Op welke prestatie uit uw carrière tot nu toe bent u het meest trots?

“Ik ben heel erg trots op dat ik heel erg veel verschillende dingen heb mogen doen. We hebben het net gehad over het werk wat ik deed in Den Haag. Ik heb dus lang als beleidseconoom gewerkt, maar ik ben heel trots dat ik daarnaast les gaf, me inzette voor de maatschappij en met mijn eigen stichting dingen organiseerde. Ik vind het heel fijn om meer dan één ding te zijn. Daar ben ik ook trots op. Ik vind het helemaal niet fijn om teruggebracht te worden naar dat ik alleen een beleidseconoom ben. We zijn veel meer dan ons werk. Ik denk dat ik daar het meest trots ben dat ik zoveel dingen heb kunnen doen tot nu toe en daarmee veel bijzonder mensen heb mogen ontmoeten. Daar leer ik veel van.”

Heeft u nog persoonlijke ambities?

“Ik hoop dat ik vanaf maart met een grote GroenLinks-fractie in de Kamer mag. Mijn ambitie is om een hele goede parlementariër te worden en een goede volksvertegenwoordiger. Volgens mij is dat één van de moeilijkste vakken. Ik heb daar ideeën bij, maar ik ga gewoon heel hard werken en hopelijk word ik er heel goed in zodat ik op de beste manier onze idealen kan vertalen voor mensen.”
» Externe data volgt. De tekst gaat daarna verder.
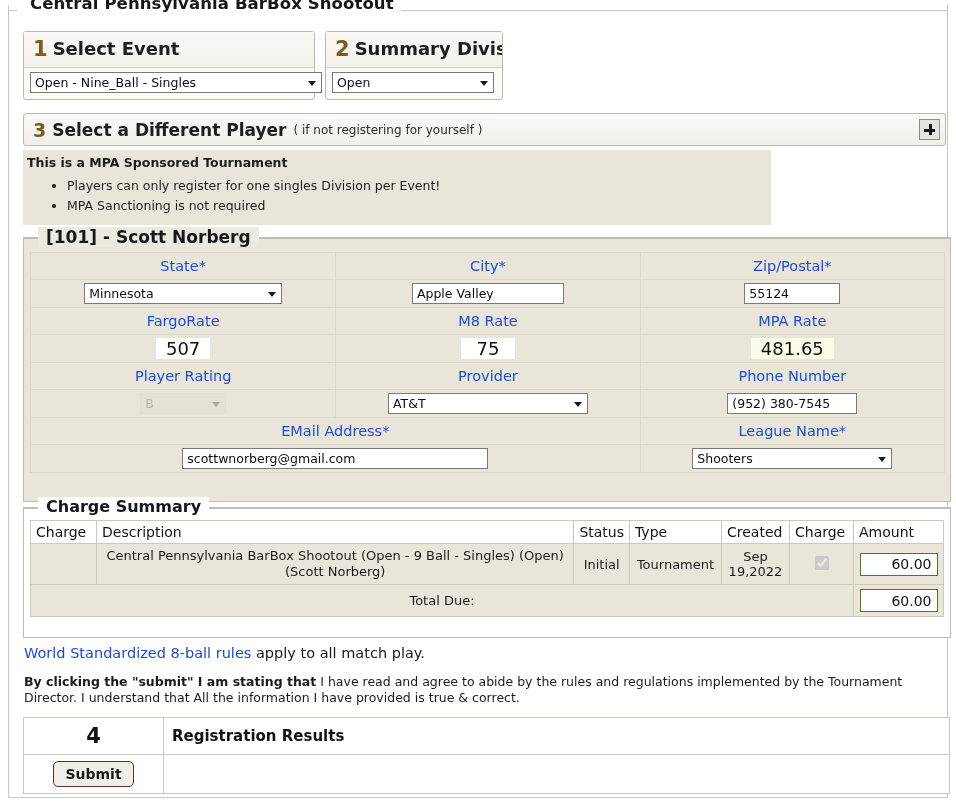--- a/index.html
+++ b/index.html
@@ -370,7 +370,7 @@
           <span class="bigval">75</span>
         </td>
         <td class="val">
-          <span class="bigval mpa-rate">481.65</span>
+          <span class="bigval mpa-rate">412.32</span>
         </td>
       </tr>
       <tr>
Wilt u verder nog iets kwijt aan de lezers van OverDWARS?

“Ik zeg altijd dat ik een beetje jaloers ben op dat ik nooit DWARS-lid ben geweest. Ik heb inmiddels op de website gezien dat ik een DWARS trui kan bestellen, dus dat ga ik nog even doen. Want ik houd heel erg van truien dragen, dat is ook misschien wel een hobby.

En jullie, blijf alsjeblieft dwars, blijf ons prikkelen, blijf je er tegenaan bemoeien, blijf ons uitdagen. En voel je altijd vrij om iets te vragen, of samen te werken of een berichtje te sturen, want dat vind ik super fijn. Daar heb ik veel lol in en daar leer ik altijd ook van.”